You are probably laughing at the last advantage, but it matters a lot in a sysadmin's editor because of two factors: sysadmins make lots of little edits to separate files, and we do this on a bunch of different machines and accounts. An editing environment that takes ten seconds to initialize is appreciably less useful than an one that starts in under a second, because those ten seconds can be an appreciable portion of the time I'm going to spend in this editing session.
This usage profile is basically completely opposite that of most people, who edit the same things for a long time in a single, well developed and customized environment. Which is why, for me, vi is a great sysadmin editor but not my favorite editor; in any environment besides sysadmin editing, its relative weaknesses start showing up more and more.

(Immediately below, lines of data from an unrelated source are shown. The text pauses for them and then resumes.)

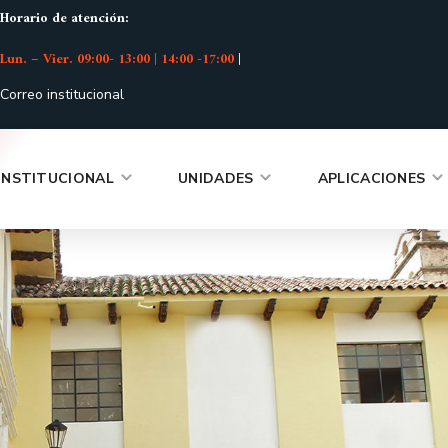
Horario de atención:
Lun. – Vier. 09:00- 13:00 | 14:00 -17:00
|
Correo institucional
INSTITUCIONAL
UNIDADES
APLICACIONES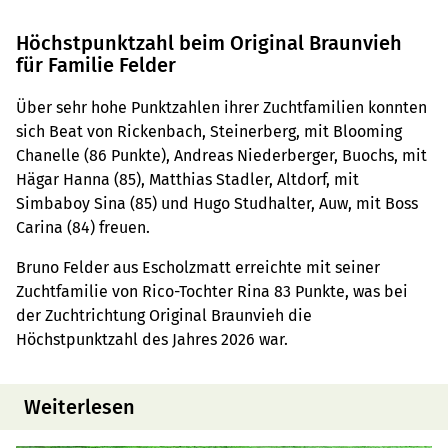
Höchstpunktzahl beim Original Braunvieh
für Familie Felder
Über sehr hohe Punktzahlen ihrer Zuchtfamilien konnten
sich Beat von Rickenbach, Steinerberg, mit Blooming
Chanelle (86 Punkte), Andreas Niederberger, Buochs, mit
Hägar Hanna (85), Matthias Stadler, Altdorf, mit
Simbaboy Sina (85) und Hugo Studhalter, Auw, mit Boss
Carina (84) freuen.
Bruno Felder aus Escholzmatt erreichte mit seiner
Zuchtfamilie von Rico-Tochter Rina 83 Punkte, was bei
der Zuchtrichtung Original Braunvieh die
Höchstpunktzahl des Jahres 2026 war.
Weiterlesen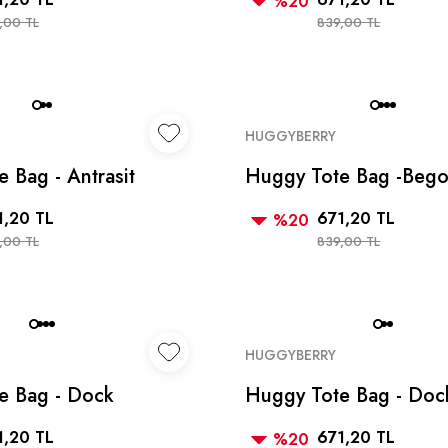
%20
,00 TL
839,00 TL
HUGGYBERRY
 Bag - Antrasit
Huggy Tote Bag -Bego
Valentine
1,20 TL
671,20 TL
%20
,00 TL
839,00 TL
HUGGYBERRY
e Bag - Dock
Huggy Tote Bag - Doc
1,20 TL
671,20 TL
%20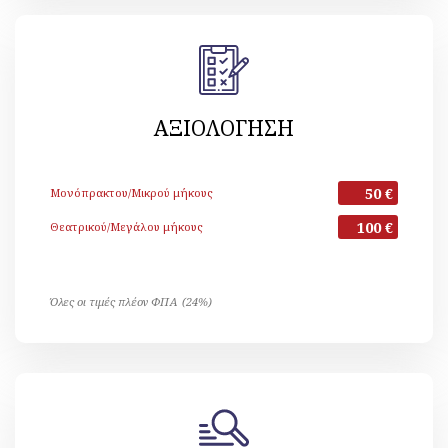
ΑΞΙΟΛΟΓΗΣΗ
50 €
Μονόπρακτου/Μικρού μήκους
100 €
Θεατρικού/Μεγάλου μήκους
Όλες οι τιμές πλέον ΦΠΑ (24%)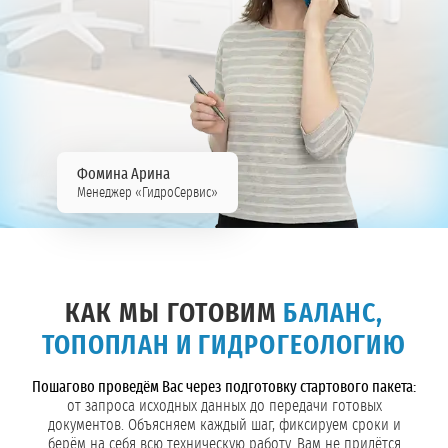
Фомина Арина
Менеджер «ГидроСервис»
КАК МЫ ГОТОВИМ
БАЛАНС,
ТОПОПЛАН И ГИДРОГЕОЛОГИЮ
Пошагово проведём Вас через подготовку стартового пакета:
от запроса исходных данных до передачи готовых
документов. Объясняем каждый шаг, фиксируем сроки и
берём на себя всю техническую работу. Вам не придётся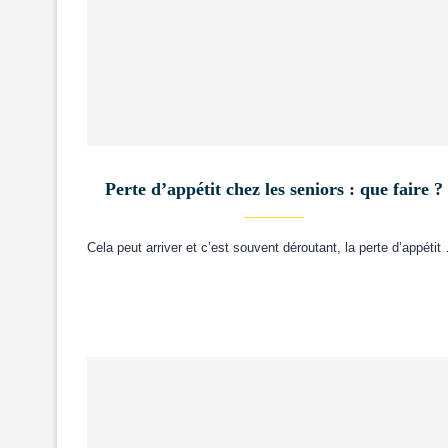
Perte d’appétit chez les seniors : que faire ?
Cela peut arriver et c’est souvent déroutant, la perte d’appétit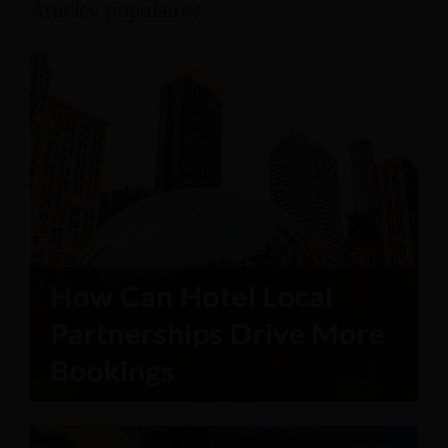
Articles populaires: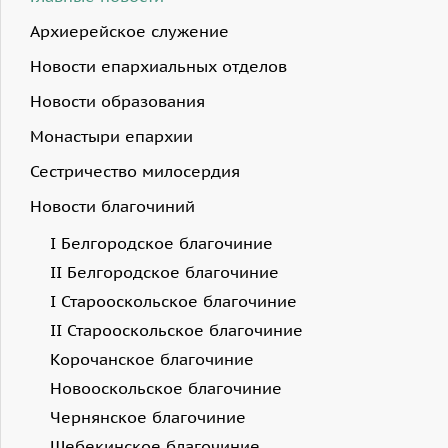
Архиерейское служение
Новости епархиальных отделов
Новости образования
Монастыри епархии
Сестричество милосердия
Новости благочиний
I Белгородское благочиние
II Белгородское благочиние
I Старооскольское благочиние
II Старооскольское благочиние
Корочанское благочиние
Новооскольское благочиние
Чернянское благочиние
Шебекинское благочиние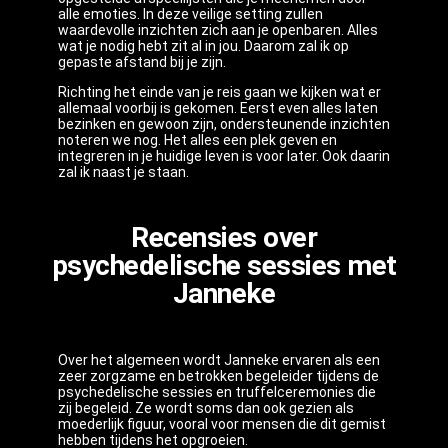
alle emoties. In deze veilige setting zullen
waardevolle inzichten zich aan je openbaren. Alles
wat je nodig hebt zit al in jou. Daarom zal ik op
gepaste afstand bij je zijn.
Richting het einde van je reis gaan we kijken wat er
allemaal voorbij is gekomen. Eerst even alles laten
bezinken en gewoon zijn, ondersteunende inzichten
noteren we nog. Het alles een plek geven en
integreren in je huidige leven is voor later. Ook daarin
zal ik naast je staan.
Recensies over
psychedelische sessies met
Janneke
Over het algemeen wordt Janneke ervaren als een
zeer zorgzame en betrokken begeleider tijdens de
psychedelische sessies en truffelceremonies die
zij begeleid. Ze wordt soms dan ook gezien als
moederlijk figuur, vooral voor mensen die dit gemist
hebben tijdens het opgroeien.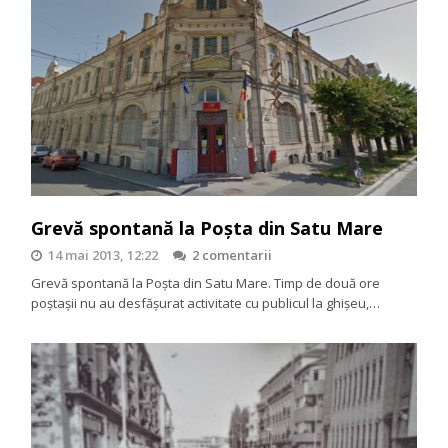
Grevă spontană la Poşta din Satu Mare
14 mai 2013, 12:22
2 comentarii
Grevă spontană la Poşta din Satu Mare. Timp de două ore
poştaşii nu au desfăşurat activitate cu publicul la ghişeu,…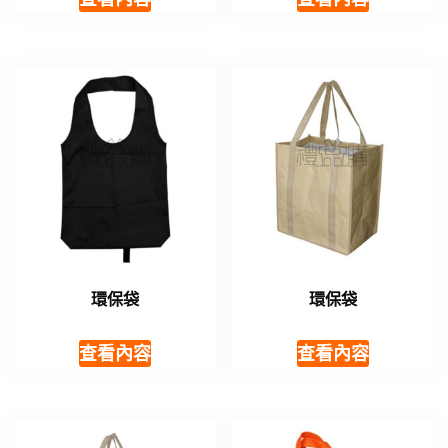
環保袋
環保袋
查看內容
查看內容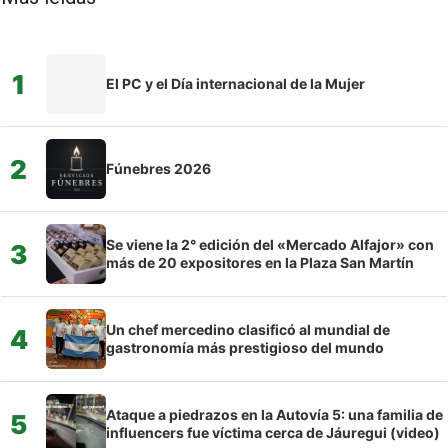
1
El PC y el Día internacional de la Mujer
2
Fúnebres 2026
Se viene la 2° edición del «Mercado Alfajor» con
3
más de 20 expositores en la Plaza San Martín
Un chef mercedino clasificó al mundial de
4
gastronomía más prestigioso del mundo
Ataque a piedrazos en la Autovía 5: una familia de
5
influencers fue víctima cerca de Jáuregui (video)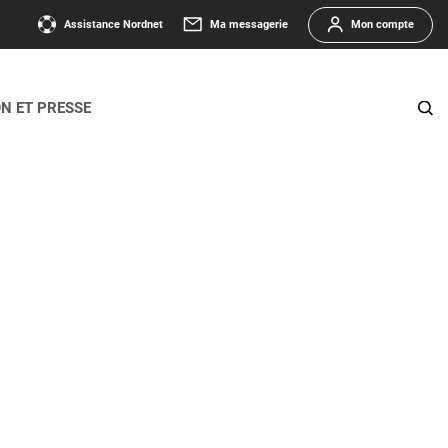
Assistance Nordnet
Ma messagerie
Mon compte
ON ET PRESSE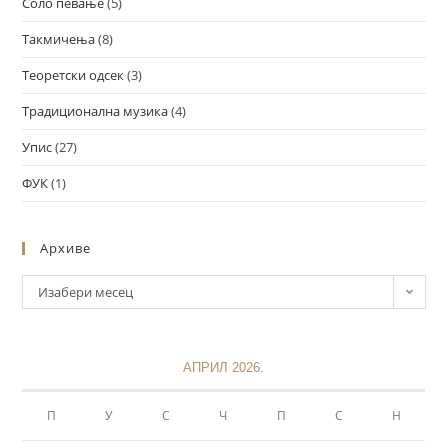
Соло певање
(5)
Такмичења
(8)
Теоретски одсек
(3)
Традиционална музика
(4)
Упис
(27)
ФУК
(1)
Архиве
Изабери месец
АПРИЛ 2026.
П
У
С
Ч
П
С
Н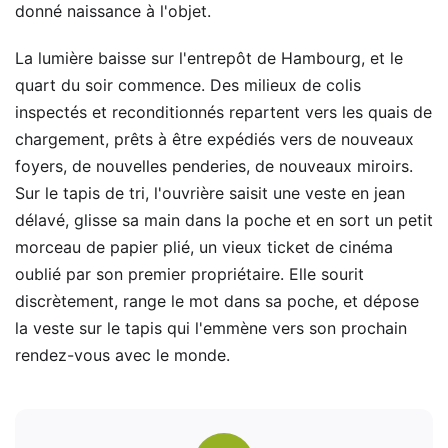
donné naissance à l'objet.
La lumière baisse sur l'entrepôt de Hambourg, et le
quart du soir commence. Des milieux de colis
inspectés et reconditionnés repartent vers les quais de
chargement, prêts à être expédiés vers de nouveaux
foyers, de nouvelles penderies, de nouveaux miroirs.
Sur le tapis de tri, l'ouvrière saisit une veste en jean
délavé, glisse sa main dans la poche et en sort un petit
morceau de papier plié, un vieux ticket de cinéma
oublié par son premier propriétaire. Elle sourit
discrètement, range le mot dans sa poche, et dépose
la veste sur le tapis qui l'emmène vers son prochain
rendez-vous avec le monde.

(Despite this, because I've used vi so much for quick sysadmin
editing jobs I've wound up drifting into it more and more for casual
but more extended editing. It's usable enough (and I know it well
enough) for such editing, and it's often just enough of a pain to fire
up a better editing environment that I don't bother. Thus I wind up
doing things like dashing off quick email messages or even writing
WanderingThoughts entries with it.)
Sidebar: Why sysadmins don't just leave a big editor running
The usual big editor retort to the slow start problem is 'just start the editor once', but that doesn't work for sysadmins because we edit files in lots of different contexts. An editor for every context is an unfeasibly large number of them, and that assumes I am willing to leave editors running as root just in case I need them again, which I'm not (like most sysadmins, I get out of privileged contexts as fast as possible). Some editors try to let you access files on other systems with other logins, but this is infeasible for sysadmins for various reasons (including that I am not going to trust any editor with our root password).